Dans le même contexte, le journaliste Shawqi Abdel Azeem affirme que les éléments de l’organisation qui ont dirigé le pays pendant 30 ans ont continué depuis leur renversement à œuvrer à leur retour au pouvoir par divers moyens, mais qu’ils ont perçu le danger réel qui les entourait après s’être rapprochés de la signature de l’accord-cadre, soutenu par de nombreux pays et régions, qui stipulait leur exclusion de tout processus politique futur, ce qui a poussé certains leaders de l’organisation à lancer publiquement des déclarations indiquant leur intention de saboter l’accord par la force.
Abdel Azeem considère que le déclenchement de la guerre quelques heures seulement avant la signature potentielle de l’accord en avril confirme le rôle joué par les éléments de l’organisation dans l’incendie de la guerre.
Il ajoute : « Les mouvements des éléments du régime des Frères musulmans confirment leur intérêt pour la guerre car ils sont les bénéficiaires de l’obstruction de la transition civile ; ils ont travaillé à travers leurs outils médiatiques pour tenter de dénigrer l’image des forces politiques appelant à la transition ».
Confusion Juridique
La Commission de poursuite dans l’affaire du coup d’État de 1989, où plusieurs membres de la confrérie des Frères musulmans sont jugés pour leurs apparitions publiques dans diverses villes, a exprimé sa surprise devant l’apparition de ces individus, dont Ahmed Haroun, recherché par la Cour pénale internationale pour des crimes liés aux violations des droits de l’homme dans la guerre du Darfour qui a éclaté en 2003.
La commission a déclaré dans un communiqué que l’apparition publique de ces individus et leur incitation à la guerre confirment qu’ils « bénéficient de protection dans de nombreux États du Soudan sous le contrôle de l’armée ».
El-Moez Hadarat, le porte-parole de la commission, a déclaré que les membres des Frères musulmans, qui sont censés être en prison, se déplacent librement et appellent à la non-négociation, incitant à poursuivre la guerre, croyant que cela les ramènera au pouvoir.
Relation Clair
L’analyste politique Jameel Al-Fadel estime que la relation entre les éléments des Frères musulmans et cette guerre n’est plus un secret caché ni de simples suspicions ou accusations. Il a pointé du doigt des conversations documentées de plusieurs leaders du groupe lors de nombreux événements précédant la guerre de quelques jours, qui ont pris un ton belliqueux, sonnant le tocsin de la guerre sans hésitation.

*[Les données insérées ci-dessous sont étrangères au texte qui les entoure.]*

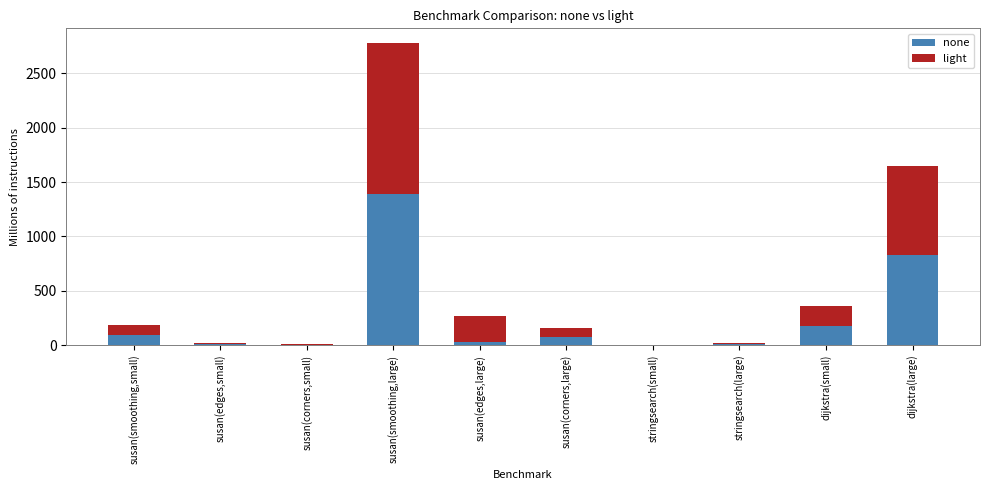

What is the sum of the none values at susan(smoothing,small) and dijkstra(small)?

270.0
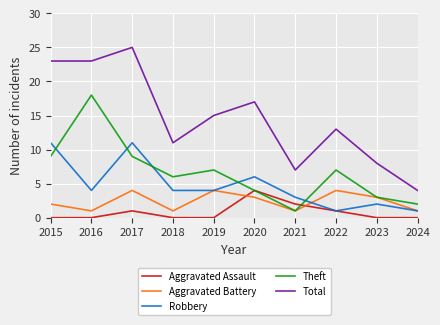

Which series ends up on top after the final intersection of Aggravated Assault and Aggravated Battery?

Aggravated Battery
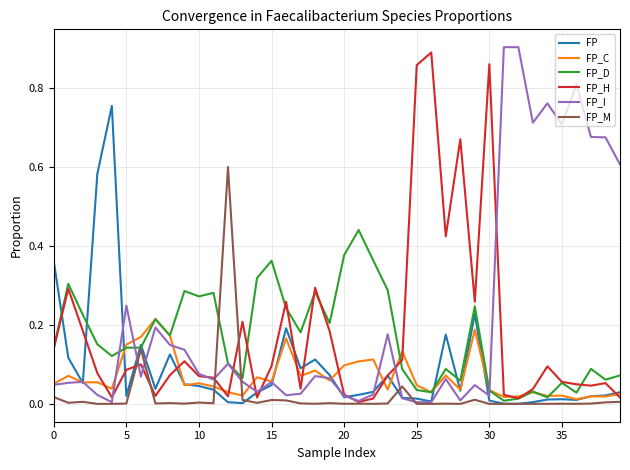

Which series has the largest total across all categories?

FP_I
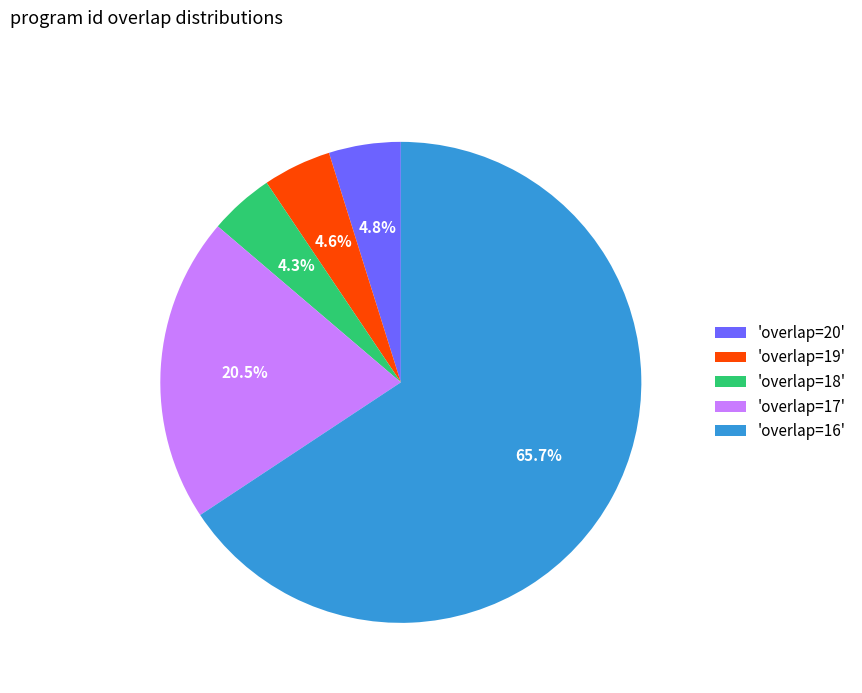

What is the ratio of the value at 'overlap=17' to the value at 'overlap=16'?

0.3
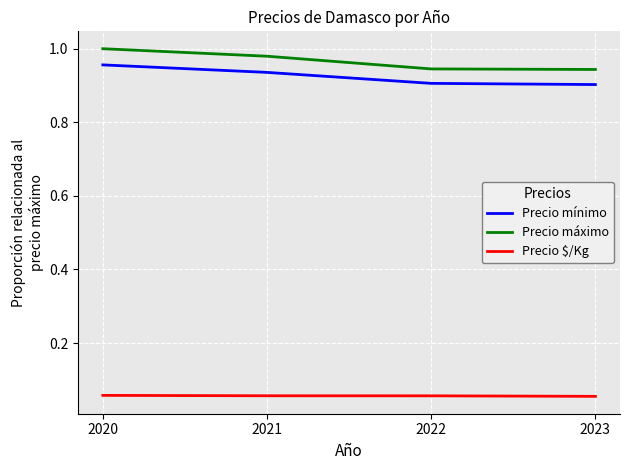

Which series has the largest total across all categories?

Precio máximo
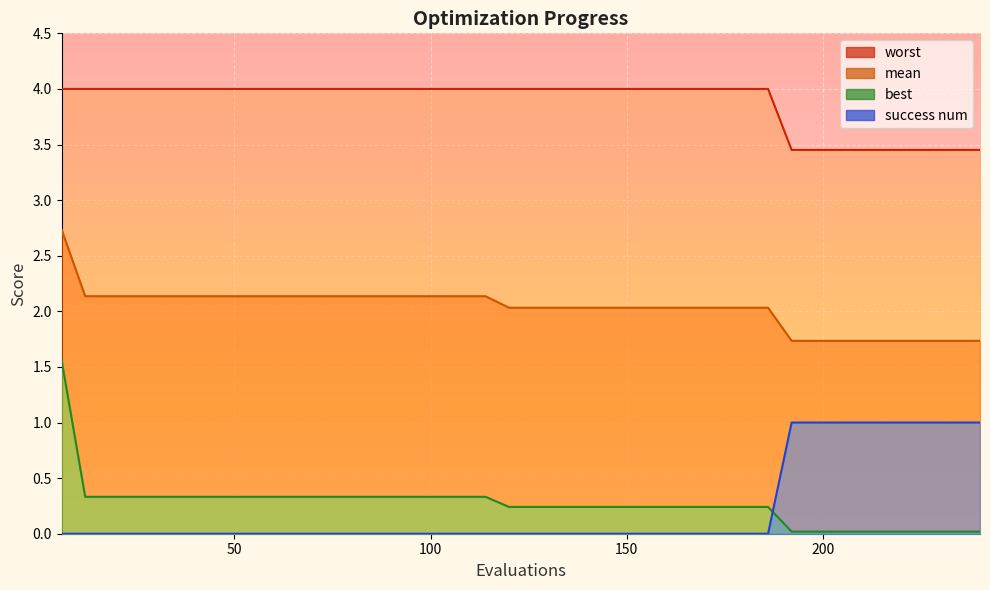

How many lines are shown in the chart?

4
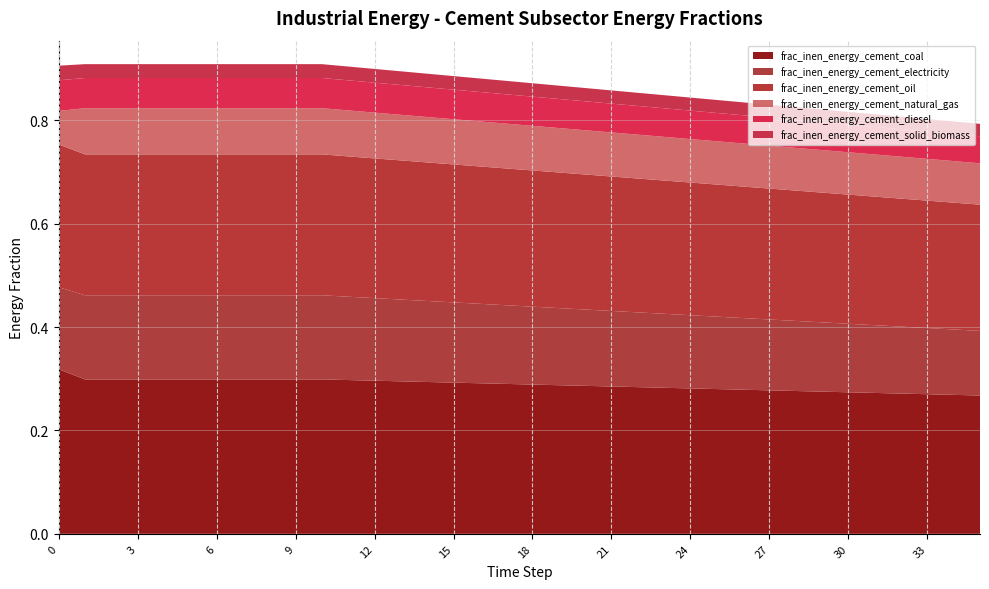

Reading right to left, extract all data points from this chart.

frac_inen_energy_cement_coal: 0.3	0.3	0.3	0.3	0.3	0.3	0.3	0.3	0.3	0.3	0.3	0.3	0.3	0.3	0.3	0.3	0.3	0.3	0.3	0.3	0.3	0.3	0.3	0.3	0.3	0.3	0.3	0.3	0.3	0.3	0.3	0.3	0.3	0.3	0.3	0.3
frac_inen_energy_cement_electricity: 0.1	0.1	0.1	0.1	0.1	0.1	0.1	0.1	0.1	0.1	0.1	0.1	0.1	0.1	0.1	0.1	0.1	0.2	0.2	0.2	0.2	0.2	0.2	0.2	0.2	0.2	0.2	0.2	0.2	0.2	0.2	0.2	0.2	0.2	0.2	0.2
frac_inen_energy_cement_oil: 0.2	0.2	0.2	0.2	0.2	0.2	0.3	0.3	0.3	0.3	0.3	0.3	0.3	0.3	0.3	0.3	0.3	0.3	0.3	0.3	0.3	0.3	0.3	0.3	0.3	0.3	0.3	0.3	0.3	0.3	0.3	0.3	0.3	0.3	0.3	0.3
frac_inen_energy_cement_natural_gas: 0.1	0.1	0.1	0.1	0.1	0.1	0.1	0.1	0.1	0.1	0.1	0.1	0.1	0.1	0.1	0.1	0.1	0.1	0.1	0.1	0.1	0.1	0.1	0.1	0.1	0.1	0.1	0.1	0.1	0.1	0.1	0.1	0.1	0.1	0.1	0.1
frac_inen_energy_cement_diesel: 0.1	0.1	0.1	0.1	0.1	0.1	0.1	0.1	0.1	0.1	0.1	0.1	0.1	0.1	0.1	0.1	0.1	0.1	0.1	0.1	0.1	0.1	0.1	0.1	0.1	0.1	0.1	0.1	0.1	0.1	0.1	0.1	0.1	0.1	0.1	0.1
frac_inen_energy_cement_solid_biomass: 0.0	0.0	0.0	0.0	0.0	0.0	0.0	0.0	0.0	0.0	0.0	0.0	0.0	0.0	0.0	0.0	0.0	0.0	0.0	0.0	0.0	0.0	0.0	0.0	0.0	0.0	0.0	0.0	0.0	0.0	0.0	0.0	0.0	0.0	0.0	0.0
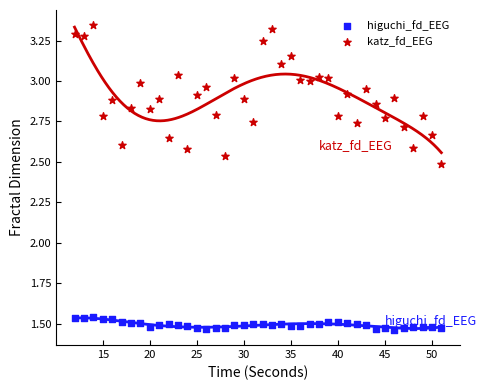

Across all data points, what is the range of X values (max minus min)?

39.0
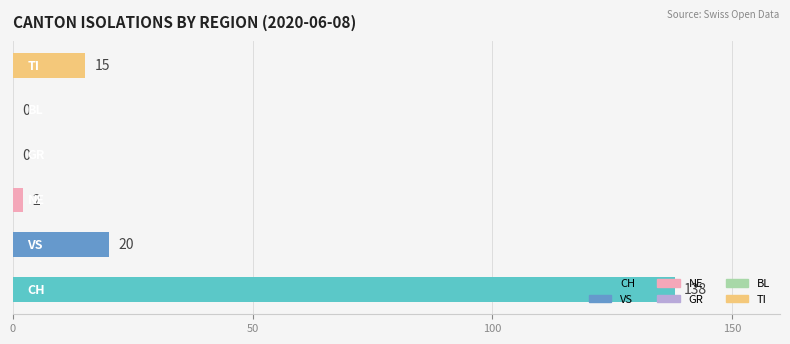

Does the chart contain any negative values?

No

Al-Fadel a déclaré que ce qui renforce ces accusations, ce sont les aveux enregistrés par certains dirigeants du mouvement islamique appréhendés par les Forces de soutien rapide, dans lesquels ils ont confirmé l’implication de l’organisation dans l’orchestration de la guerre.
Il a ajouté : « La participation de la brigade Al-Buraa, qui comprend des combattants djihadistes des Frères musulmans dans la guerre sous le nom de Forces d’action spéciale, est une preuve convaincante non seulement du soutien des Frères musulmans à la guerre, mais peut-être aussi de son orchestration. »
Al-Fadel a en outre expliqué qu’il existe une autre preuve solide résultant des derniers tours des dirigeants de l’organisation qui ont fui sous la poussière des batailles de la prison vers les États de l’est et leur appel explicite au rejet des négociations de Djeddah, poursuivant ainsi la guerre.
Le journaliste Sadiq Mahisi est d’accord avec l’évaluation d’Al-Fadel et déclare que les aveux du leader de l’organisation, Anas Omar, ont expliqué le plan de guerre et ont identifié l’heure zéro. Mahisi cite également la déclaration du leader de l’organisation, Mohammed Al-Jazouli, selon laquelle la guerre a été planifiée par les dirigeants du régime d’al-Bashir.